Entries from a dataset
++++++

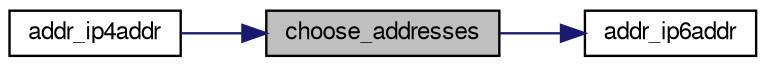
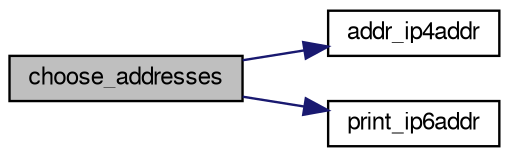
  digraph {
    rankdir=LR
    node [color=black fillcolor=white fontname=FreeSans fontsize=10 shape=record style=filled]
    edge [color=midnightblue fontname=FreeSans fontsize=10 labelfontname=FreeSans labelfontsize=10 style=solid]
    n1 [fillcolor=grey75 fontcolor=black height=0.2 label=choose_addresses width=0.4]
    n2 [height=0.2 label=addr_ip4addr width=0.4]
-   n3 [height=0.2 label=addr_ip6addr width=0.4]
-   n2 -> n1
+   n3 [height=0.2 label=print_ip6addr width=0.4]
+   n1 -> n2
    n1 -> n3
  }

++++++

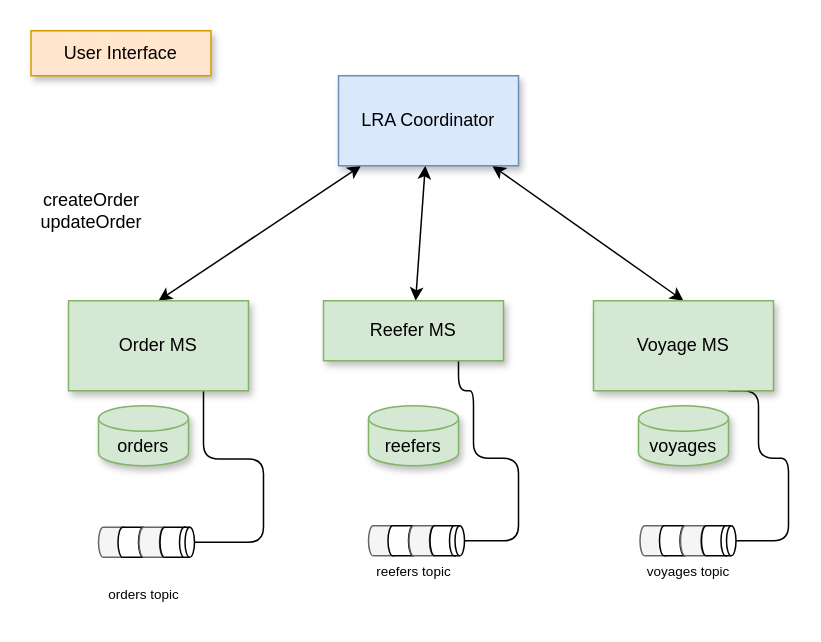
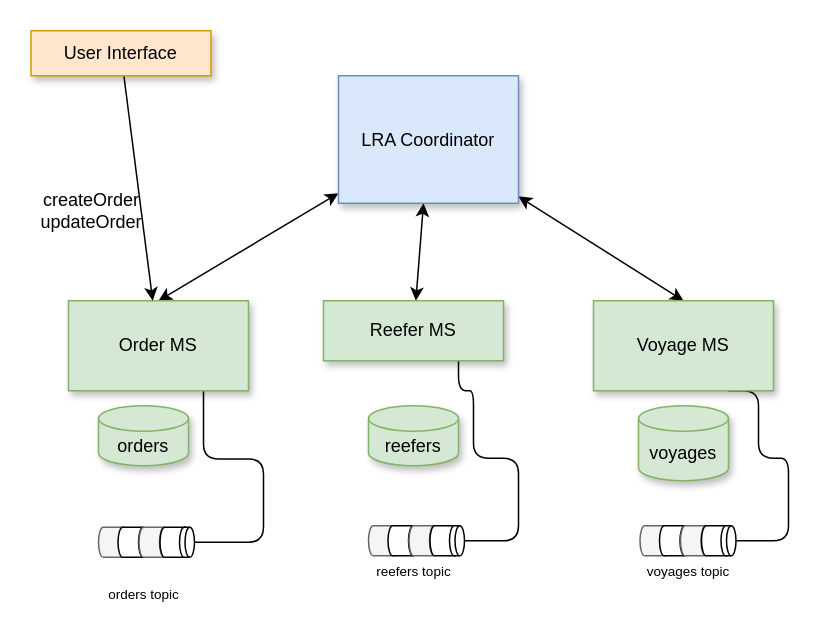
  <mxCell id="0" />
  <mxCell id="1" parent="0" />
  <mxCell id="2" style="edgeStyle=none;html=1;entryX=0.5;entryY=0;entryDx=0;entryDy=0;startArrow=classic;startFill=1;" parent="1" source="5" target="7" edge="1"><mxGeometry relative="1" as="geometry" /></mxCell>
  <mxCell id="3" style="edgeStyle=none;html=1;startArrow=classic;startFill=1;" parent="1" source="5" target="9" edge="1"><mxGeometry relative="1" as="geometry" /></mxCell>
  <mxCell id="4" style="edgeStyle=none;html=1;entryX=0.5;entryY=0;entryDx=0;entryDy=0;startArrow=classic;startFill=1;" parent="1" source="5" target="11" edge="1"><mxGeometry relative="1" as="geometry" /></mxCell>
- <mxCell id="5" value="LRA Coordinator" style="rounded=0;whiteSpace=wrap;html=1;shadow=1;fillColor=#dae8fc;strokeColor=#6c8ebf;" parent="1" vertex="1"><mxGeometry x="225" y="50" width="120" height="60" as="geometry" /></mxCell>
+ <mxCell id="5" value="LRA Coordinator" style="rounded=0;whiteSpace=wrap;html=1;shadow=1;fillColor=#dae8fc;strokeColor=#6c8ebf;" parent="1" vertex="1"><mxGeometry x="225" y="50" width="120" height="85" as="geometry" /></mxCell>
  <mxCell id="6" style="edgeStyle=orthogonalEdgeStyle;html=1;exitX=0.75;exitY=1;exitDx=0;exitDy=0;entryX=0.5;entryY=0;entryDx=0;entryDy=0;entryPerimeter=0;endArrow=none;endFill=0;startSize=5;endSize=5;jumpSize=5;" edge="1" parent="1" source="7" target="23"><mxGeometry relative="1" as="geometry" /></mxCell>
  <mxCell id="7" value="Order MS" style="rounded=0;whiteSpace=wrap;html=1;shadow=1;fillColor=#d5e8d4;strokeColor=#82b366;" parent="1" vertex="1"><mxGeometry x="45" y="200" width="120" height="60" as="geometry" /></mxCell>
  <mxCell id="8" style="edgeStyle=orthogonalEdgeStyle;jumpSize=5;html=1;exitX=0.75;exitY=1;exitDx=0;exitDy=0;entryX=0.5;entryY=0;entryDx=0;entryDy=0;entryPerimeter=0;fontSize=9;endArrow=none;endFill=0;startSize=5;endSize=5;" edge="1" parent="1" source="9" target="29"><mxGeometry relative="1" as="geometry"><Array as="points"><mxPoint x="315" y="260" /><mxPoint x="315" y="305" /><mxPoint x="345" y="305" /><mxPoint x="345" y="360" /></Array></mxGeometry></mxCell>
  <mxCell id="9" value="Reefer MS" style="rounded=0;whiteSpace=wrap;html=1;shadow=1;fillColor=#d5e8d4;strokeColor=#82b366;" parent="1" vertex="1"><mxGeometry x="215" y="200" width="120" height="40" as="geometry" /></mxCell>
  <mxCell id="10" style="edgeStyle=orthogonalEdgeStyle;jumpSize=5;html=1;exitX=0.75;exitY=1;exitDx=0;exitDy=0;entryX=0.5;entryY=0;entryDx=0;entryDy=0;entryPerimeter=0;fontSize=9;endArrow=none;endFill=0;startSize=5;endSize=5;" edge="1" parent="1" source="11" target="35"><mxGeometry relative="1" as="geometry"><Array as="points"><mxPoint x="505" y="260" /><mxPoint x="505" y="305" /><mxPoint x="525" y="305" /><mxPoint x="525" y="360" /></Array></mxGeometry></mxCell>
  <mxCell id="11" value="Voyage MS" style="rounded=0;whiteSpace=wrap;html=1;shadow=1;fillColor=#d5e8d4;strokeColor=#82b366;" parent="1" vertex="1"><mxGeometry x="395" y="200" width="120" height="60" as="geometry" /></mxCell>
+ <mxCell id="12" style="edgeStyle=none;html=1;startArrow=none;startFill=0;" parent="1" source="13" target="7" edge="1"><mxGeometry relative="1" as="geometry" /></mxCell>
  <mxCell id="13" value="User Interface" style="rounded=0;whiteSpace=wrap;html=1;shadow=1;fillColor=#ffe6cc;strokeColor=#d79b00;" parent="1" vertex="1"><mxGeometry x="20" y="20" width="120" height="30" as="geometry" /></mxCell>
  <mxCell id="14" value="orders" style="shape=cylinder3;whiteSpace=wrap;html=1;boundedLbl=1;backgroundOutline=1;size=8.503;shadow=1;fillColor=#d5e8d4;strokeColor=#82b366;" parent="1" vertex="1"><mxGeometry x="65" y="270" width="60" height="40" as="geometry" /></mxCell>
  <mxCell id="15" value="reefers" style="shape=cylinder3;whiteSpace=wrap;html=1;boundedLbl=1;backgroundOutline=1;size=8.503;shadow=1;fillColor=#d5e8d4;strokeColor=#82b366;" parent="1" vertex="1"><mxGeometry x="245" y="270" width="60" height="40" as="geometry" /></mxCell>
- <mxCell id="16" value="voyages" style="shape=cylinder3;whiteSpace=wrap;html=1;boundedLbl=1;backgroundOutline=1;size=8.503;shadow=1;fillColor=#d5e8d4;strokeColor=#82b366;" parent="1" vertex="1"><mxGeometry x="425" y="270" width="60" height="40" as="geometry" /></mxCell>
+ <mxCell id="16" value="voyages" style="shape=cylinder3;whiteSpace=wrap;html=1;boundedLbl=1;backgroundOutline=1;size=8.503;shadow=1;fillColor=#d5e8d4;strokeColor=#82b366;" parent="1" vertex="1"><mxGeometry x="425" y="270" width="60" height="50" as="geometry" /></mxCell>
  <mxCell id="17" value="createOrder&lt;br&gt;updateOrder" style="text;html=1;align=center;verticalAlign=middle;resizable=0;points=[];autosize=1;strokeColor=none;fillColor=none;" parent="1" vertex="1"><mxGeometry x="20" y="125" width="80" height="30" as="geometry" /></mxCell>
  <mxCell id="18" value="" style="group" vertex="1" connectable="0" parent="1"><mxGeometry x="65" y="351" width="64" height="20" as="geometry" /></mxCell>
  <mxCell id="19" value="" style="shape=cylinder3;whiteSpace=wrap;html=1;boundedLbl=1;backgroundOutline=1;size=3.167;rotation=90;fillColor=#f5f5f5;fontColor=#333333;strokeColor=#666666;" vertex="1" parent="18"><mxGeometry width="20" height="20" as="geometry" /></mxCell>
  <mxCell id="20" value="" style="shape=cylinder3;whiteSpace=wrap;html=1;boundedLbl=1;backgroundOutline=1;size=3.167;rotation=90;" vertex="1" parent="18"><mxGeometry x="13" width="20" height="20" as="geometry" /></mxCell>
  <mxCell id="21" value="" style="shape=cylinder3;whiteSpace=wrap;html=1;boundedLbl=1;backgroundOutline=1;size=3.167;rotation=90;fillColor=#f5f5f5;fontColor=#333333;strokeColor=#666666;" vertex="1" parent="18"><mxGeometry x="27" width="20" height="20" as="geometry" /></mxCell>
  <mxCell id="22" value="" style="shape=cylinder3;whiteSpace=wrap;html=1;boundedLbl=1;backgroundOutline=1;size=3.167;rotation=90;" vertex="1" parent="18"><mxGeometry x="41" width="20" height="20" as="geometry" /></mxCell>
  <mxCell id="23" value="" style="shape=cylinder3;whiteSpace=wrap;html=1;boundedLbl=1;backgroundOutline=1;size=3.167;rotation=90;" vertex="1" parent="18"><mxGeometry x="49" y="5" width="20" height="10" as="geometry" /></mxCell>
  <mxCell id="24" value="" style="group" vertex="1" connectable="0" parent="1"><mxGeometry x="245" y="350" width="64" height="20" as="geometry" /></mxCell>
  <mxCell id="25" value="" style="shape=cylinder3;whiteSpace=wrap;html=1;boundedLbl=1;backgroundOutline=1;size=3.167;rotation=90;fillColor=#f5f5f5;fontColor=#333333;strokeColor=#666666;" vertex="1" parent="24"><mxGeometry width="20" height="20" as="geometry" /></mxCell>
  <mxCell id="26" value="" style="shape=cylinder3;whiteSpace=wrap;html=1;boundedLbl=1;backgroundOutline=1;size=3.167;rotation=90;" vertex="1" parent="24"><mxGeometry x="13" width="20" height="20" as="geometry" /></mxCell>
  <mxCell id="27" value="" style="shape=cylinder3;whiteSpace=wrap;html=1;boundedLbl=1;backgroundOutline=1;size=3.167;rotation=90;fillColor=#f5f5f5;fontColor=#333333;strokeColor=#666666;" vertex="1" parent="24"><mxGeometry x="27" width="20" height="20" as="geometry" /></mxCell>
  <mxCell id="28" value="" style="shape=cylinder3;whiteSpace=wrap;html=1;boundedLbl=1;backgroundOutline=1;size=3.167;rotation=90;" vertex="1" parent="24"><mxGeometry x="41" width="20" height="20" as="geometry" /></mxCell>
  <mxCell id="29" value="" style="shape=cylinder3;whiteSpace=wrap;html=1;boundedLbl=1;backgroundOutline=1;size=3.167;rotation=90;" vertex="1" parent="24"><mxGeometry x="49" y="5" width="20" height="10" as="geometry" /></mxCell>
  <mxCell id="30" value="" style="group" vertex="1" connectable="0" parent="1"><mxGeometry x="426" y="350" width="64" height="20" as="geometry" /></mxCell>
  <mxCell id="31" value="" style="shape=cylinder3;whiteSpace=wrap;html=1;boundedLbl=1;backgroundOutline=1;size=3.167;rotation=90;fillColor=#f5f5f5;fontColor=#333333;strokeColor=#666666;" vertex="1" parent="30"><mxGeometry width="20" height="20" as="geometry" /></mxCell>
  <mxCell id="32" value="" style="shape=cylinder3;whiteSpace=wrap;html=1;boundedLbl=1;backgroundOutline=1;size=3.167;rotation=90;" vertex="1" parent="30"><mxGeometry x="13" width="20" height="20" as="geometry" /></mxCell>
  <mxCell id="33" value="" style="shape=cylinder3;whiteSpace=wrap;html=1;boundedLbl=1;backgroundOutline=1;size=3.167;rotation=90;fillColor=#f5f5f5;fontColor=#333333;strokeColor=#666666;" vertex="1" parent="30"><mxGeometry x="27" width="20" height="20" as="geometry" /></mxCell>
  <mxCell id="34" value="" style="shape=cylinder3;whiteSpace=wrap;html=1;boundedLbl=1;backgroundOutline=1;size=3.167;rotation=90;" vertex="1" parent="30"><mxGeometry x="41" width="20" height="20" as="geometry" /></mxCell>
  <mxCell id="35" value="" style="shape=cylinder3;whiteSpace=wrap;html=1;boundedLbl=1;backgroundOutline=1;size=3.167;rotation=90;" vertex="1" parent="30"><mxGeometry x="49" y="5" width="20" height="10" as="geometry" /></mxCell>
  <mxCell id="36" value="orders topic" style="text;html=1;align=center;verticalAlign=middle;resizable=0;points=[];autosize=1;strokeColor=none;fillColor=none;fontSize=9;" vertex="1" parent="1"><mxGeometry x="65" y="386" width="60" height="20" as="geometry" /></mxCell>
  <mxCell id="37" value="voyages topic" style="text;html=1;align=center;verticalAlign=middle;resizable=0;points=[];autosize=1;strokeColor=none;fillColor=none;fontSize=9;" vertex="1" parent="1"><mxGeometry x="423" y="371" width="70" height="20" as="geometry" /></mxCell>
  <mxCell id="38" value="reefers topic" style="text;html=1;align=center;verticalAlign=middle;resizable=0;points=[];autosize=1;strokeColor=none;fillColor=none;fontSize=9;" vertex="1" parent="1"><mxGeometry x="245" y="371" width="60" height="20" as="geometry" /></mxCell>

++++++

THE TASK =>
Gather every line of the records that contains the string "exitY", treating uppercase and lowercase as different.

ANSWER TO THE PROBLEM =>
  <mxCell id="6" style="edgeStyle=orthogonalEdgeStyle;html=1;exitX=0.75;exitY=1;exitDx=0;exitDy=0;entryX=0.5;entryY=0;entryDx=0;entryDy=0;entryPerimeter=0;endArrow=none;endFill=0;startSize=5;endSize=5;jumpSize=5;" edge="1" parent="1" source="7" target="23"><mxGeometry relative="1" as="geometry" /></mxCell>
  <mxCell id="8" style="edgeStyle=orthogonalEdgeStyle;jumpSize=5;html=1;exitX=0.75;exitY=1;exitDx=0;exitDy=0;entryX=0.5;entryY=0;entryDx=0;entryDy=0;entryPerimeter=0;fontSize=9;endArrow=none;endFill=0;startSize=5;endSize=5;" edge="1" parent="1" source="9" target="29"><mxGeometry relative="1" as="geometry"><Array as="points"><mxPoint x="315" y="260" /><mxPoint x="315" y="305" /><mxPoint x="345" y="305" /><mxPoint x="345" y="360" /></Array></mxGeometry></mxCell>
  <mxCell id="10" style="edgeStyle=orthogonalEdgeStyle;jumpSize=5;html=1;exitX=0.75;exitY=1;exitDx=0;exitDy=0;entryX=0.5;entryY=0;entryDx=0;entryDy=0;entryPerimeter=0;fontSize=9;endArrow=none;endFill=0;startSize=5;endSize=5;" edge="1" parent="1" source="11" target="35"><mxGeometry relative="1" as="geometry"><Array as="points"><mxPoint x="505" y="260" /><mxPoint x="505" y="305" /><mxPoint x="525" y="305" /><mxPoint x="525" y="360" /></Array></mxGeometry></mxCell>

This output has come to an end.